This paper designs one group of texture elements to mainly express the texture information embodied in images. To integrate the image low-level information better, the color layer information are added into these texture elements and the resulting features represent images more exactly. Additionally, a color fuzzy correlogram is introduced here for the further extraction of color features.

2. Related Work

A color correlogram [2] was proved to be superior to a color histogram in image retrieval. It described image information through the distribution of any color pair over distance. Therefore, a color correlogram includes not only the statistical information, but also the spatial correlation of colors, while a color histogram contains merely the statistical information. In addition, a color correlogram has easy calculation, simple features, and better effect. In order to reduce the cost of computation, people usually employed a color auto-correlogram, considering only the correlation between the same colors. Moghaddam et al. [15] combined multi-resolution image decomposition and a color correlogram to obtain a new algorithm for image indexing and retrieval. In their new method, one-directional auto-correlograms of the wavelet coefficients were computed to be the image index vectors. An optimal simplified color correlogram (SCC) was used as an object representation for object tracking in [16] and yielded success. Malviya et al. [17] applied a color auto-correlogram for the detection of forgery in blind image forensics. In this paper, we come up with the concept of a color fuzzy correlogram. It retains the relevance between different color values in a color correlogram and inherits the advantage of low space complexity in a color auto-correlogram.

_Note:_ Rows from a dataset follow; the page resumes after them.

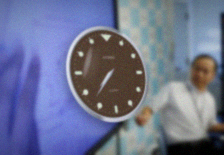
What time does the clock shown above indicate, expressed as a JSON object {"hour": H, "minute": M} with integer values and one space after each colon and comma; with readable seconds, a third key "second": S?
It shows {"hour": 7, "minute": 37}
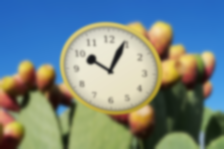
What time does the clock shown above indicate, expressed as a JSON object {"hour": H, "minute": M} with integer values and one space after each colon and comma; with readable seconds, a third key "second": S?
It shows {"hour": 10, "minute": 4}
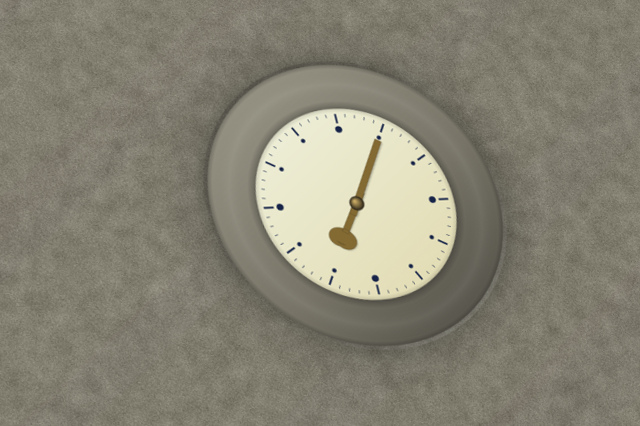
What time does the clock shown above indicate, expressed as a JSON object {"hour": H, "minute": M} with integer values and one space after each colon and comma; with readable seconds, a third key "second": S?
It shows {"hour": 7, "minute": 5}
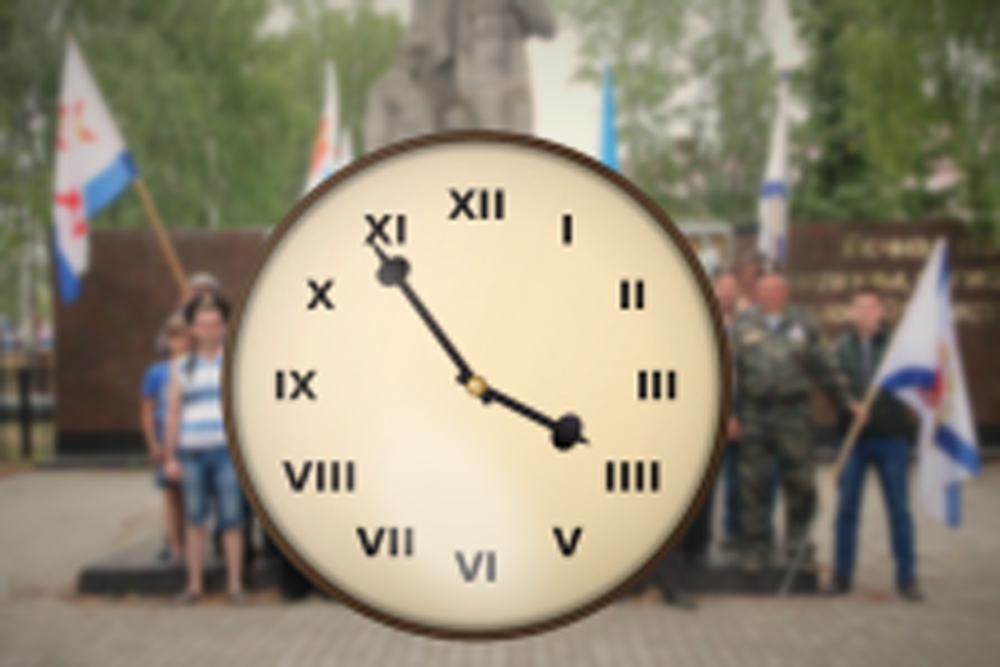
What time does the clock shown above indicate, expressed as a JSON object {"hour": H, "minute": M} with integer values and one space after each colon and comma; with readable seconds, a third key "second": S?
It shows {"hour": 3, "minute": 54}
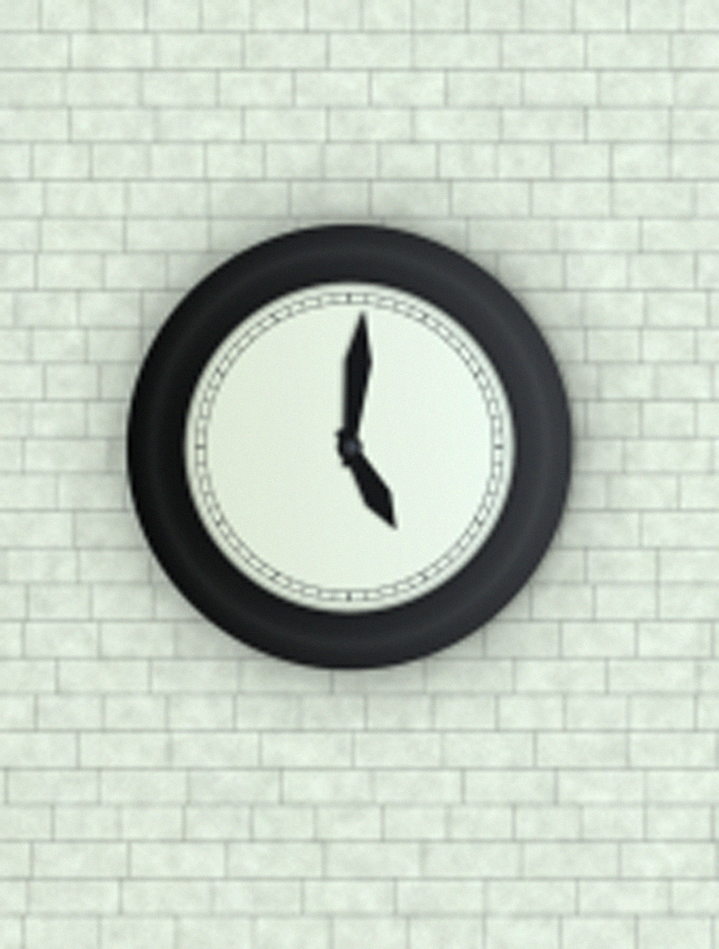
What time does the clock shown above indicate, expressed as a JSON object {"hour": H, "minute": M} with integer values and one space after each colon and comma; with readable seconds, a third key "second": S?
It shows {"hour": 5, "minute": 1}
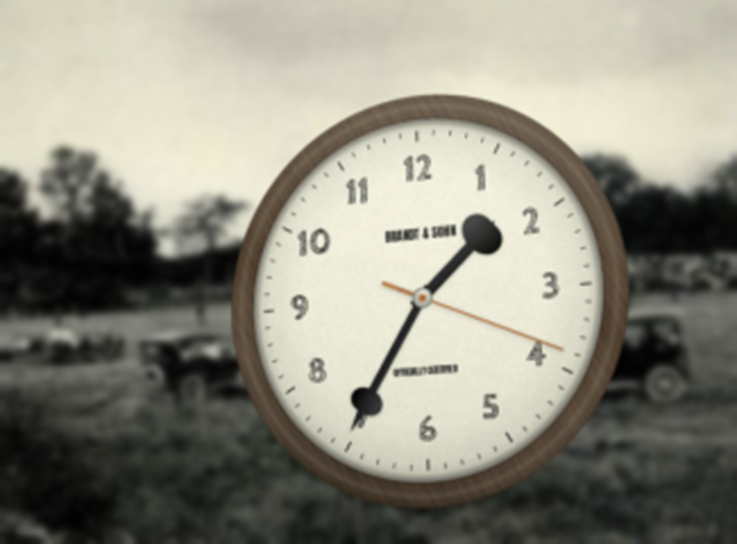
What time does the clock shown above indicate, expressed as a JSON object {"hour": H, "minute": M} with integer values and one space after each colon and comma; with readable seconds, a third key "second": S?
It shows {"hour": 1, "minute": 35, "second": 19}
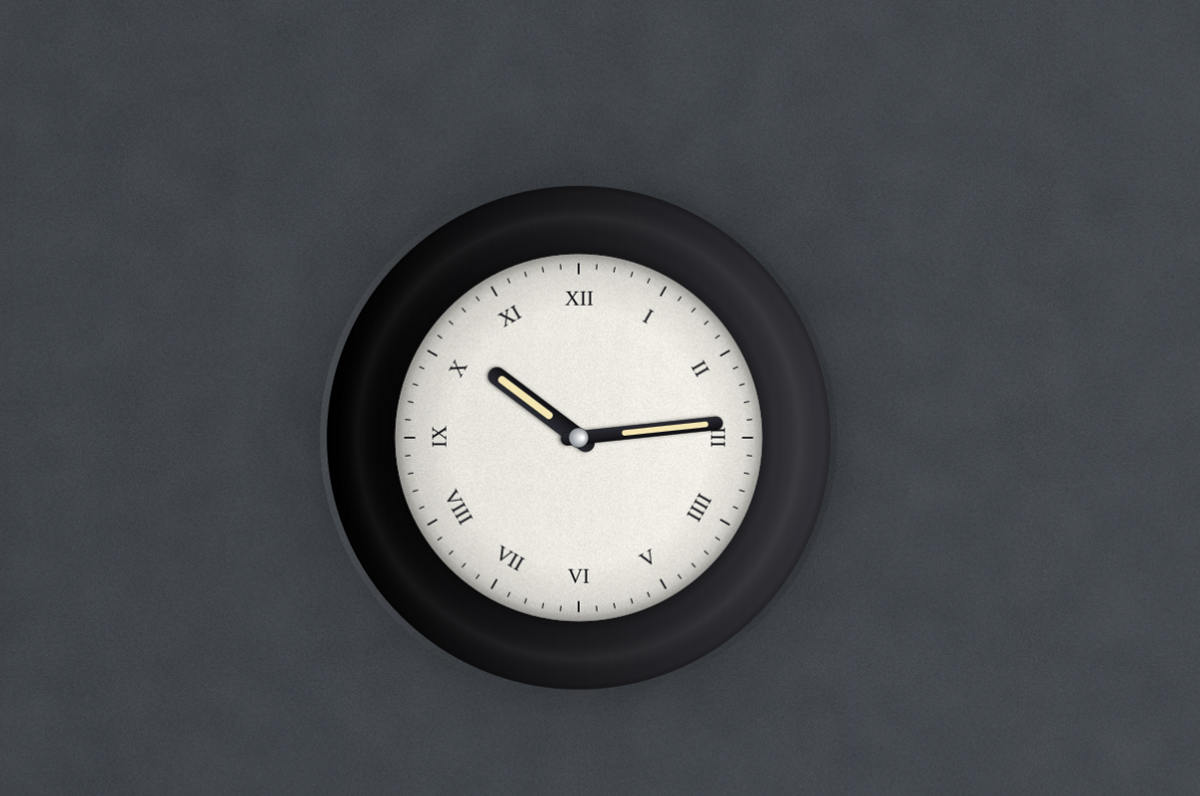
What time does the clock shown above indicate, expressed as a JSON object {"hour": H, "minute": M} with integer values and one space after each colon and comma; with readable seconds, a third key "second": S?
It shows {"hour": 10, "minute": 14}
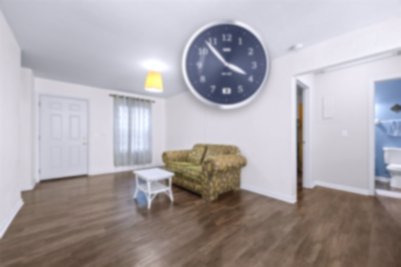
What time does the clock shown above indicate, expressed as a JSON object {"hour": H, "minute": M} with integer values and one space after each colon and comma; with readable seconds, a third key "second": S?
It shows {"hour": 3, "minute": 53}
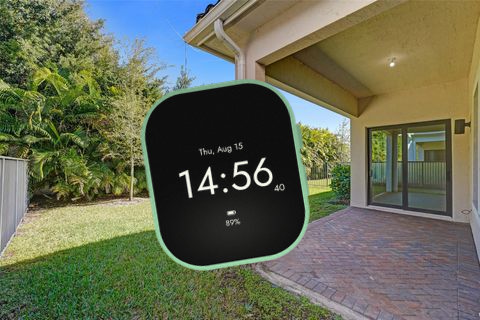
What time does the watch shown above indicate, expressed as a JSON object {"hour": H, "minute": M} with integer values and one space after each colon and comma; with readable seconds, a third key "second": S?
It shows {"hour": 14, "minute": 56, "second": 40}
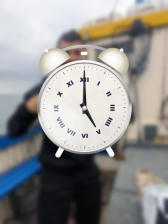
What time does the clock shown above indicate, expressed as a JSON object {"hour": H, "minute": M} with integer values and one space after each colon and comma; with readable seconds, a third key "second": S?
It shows {"hour": 5, "minute": 0}
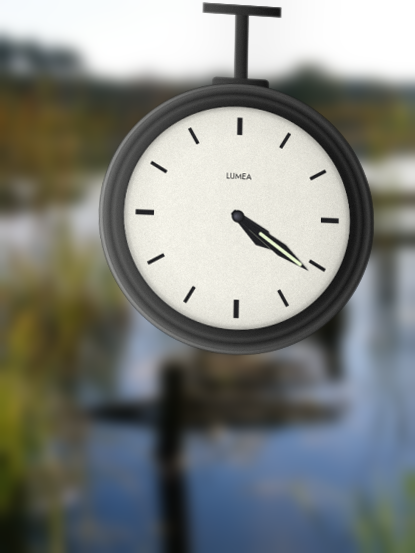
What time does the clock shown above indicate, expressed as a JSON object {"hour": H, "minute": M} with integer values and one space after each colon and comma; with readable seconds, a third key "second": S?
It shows {"hour": 4, "minute": 21}
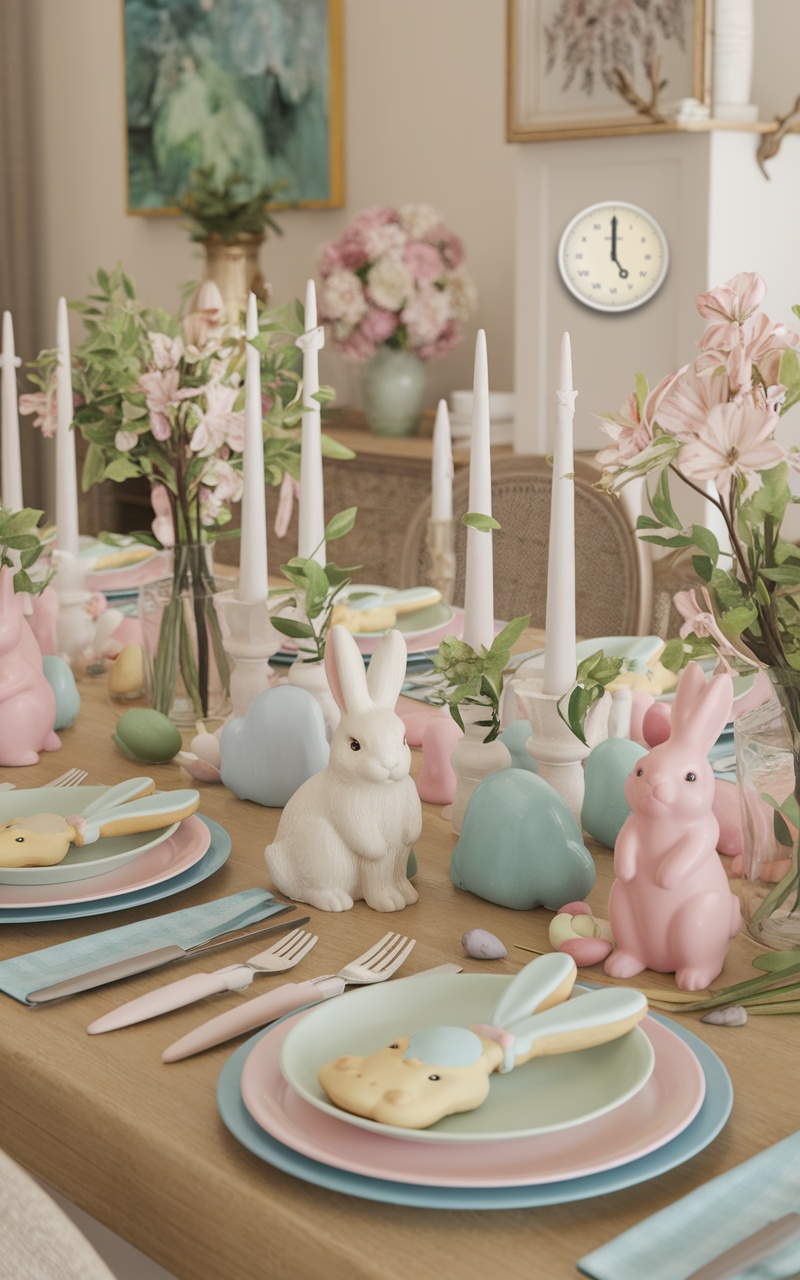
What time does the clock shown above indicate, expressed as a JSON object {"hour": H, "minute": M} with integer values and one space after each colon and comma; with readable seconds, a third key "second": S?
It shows {"hour": 5, "minute": 0}
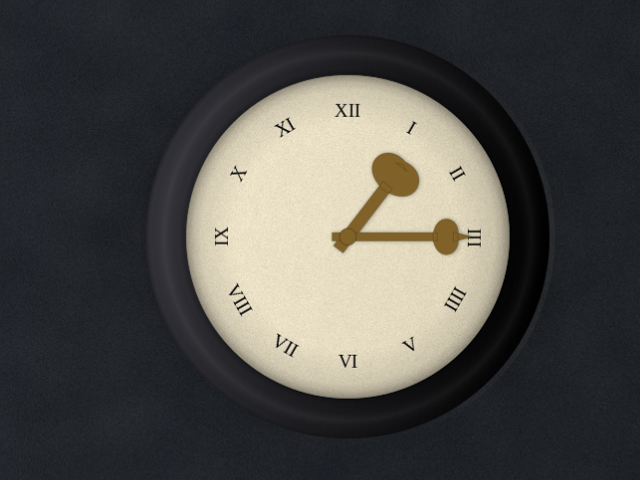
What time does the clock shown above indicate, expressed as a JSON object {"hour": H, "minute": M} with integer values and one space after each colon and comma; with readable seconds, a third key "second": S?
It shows {"hour": 1, "minute": 15}
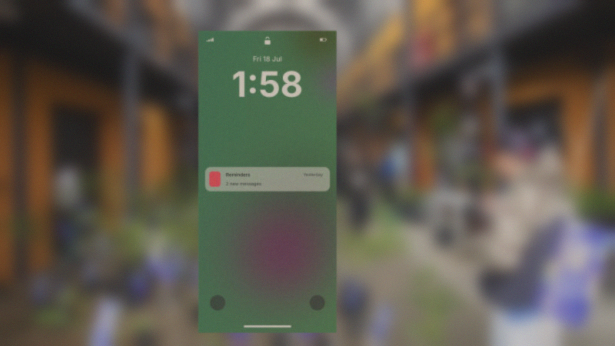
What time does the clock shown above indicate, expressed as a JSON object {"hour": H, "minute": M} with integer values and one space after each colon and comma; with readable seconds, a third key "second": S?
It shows {"hour": 1, "minute": 58}
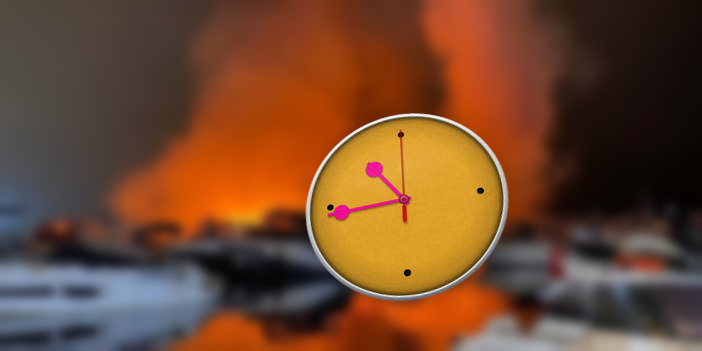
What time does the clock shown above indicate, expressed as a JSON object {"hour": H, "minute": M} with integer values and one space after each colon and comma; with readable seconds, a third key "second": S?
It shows {"hour": 10, "minute": 44, "second": 0}
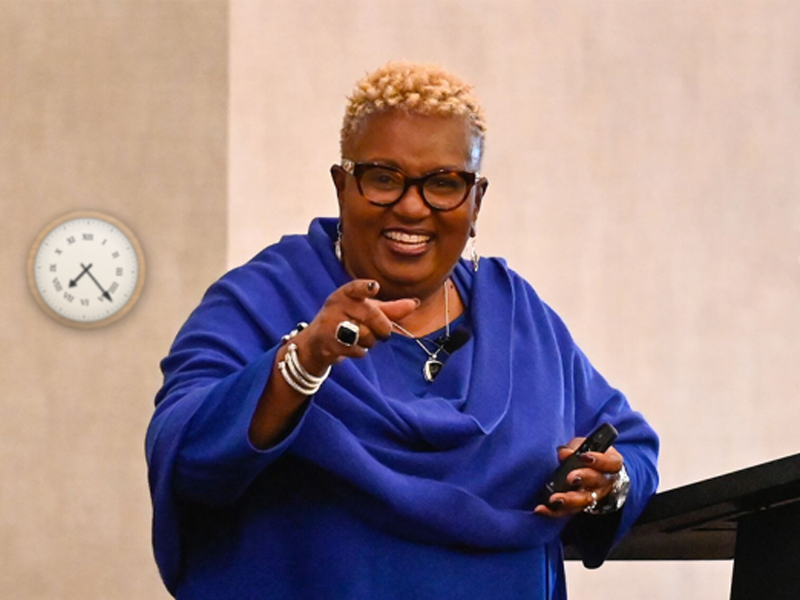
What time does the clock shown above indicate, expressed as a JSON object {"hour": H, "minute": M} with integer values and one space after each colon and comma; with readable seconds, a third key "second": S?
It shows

Structural texture analysis methods supposed that image texture was comprised of regular permutations and combinations of certain texture elements. Hence, the key problems became the determination and extraction of texture elements and the discovery of their statistical and spatial relationship. Carlucci [18] suggested a texture model using primitives of line segments, open polygons, and closed polygons. The placement rules in this model were given syntactically in a graph-like language. Lu et al. [19] gave a tree grammar syntactic approach for texture. They divided a texture up into small square windows (9 × 9). The spatial structure of the resolution cells in the window was expressed as a tree. Liu et al. [20,21,22] proposed three structure-based image feature extraction methods successively. They expressed the spatial correlation of textons through their statistical information in [20]. In this process, the original images were quantized into 256 colors and the color gradient was computed from the RGB vector space. Multi-texton histogram (MTH), based on Julesz’s textons theory, was presented in [21]. The MTH integrated the advantages of a co-occurrence matrix and a histogram and could be used as a shape or color texture descriptor for image retrieval. In [22], the authors introduced a new image feature detector and descriptor, micro-structure descriptor (MSD), based on the underlying colors in micro-structures with similar edge orientation. The MSD integrated color, texture, shape, and color layout information to extracted features by simulating human early visual processing. Wang et al. [23] came up with structure elements’ descriptor (SED) to describe image color and texture features. A histogram of the structure elements was captured based on the HSV color space to represent the spatial correlation of color and texture. In our work, we propose a group of texture elements and integrate them with the quantized HSV color layers to describe the statistical and spatial features of image color and texture.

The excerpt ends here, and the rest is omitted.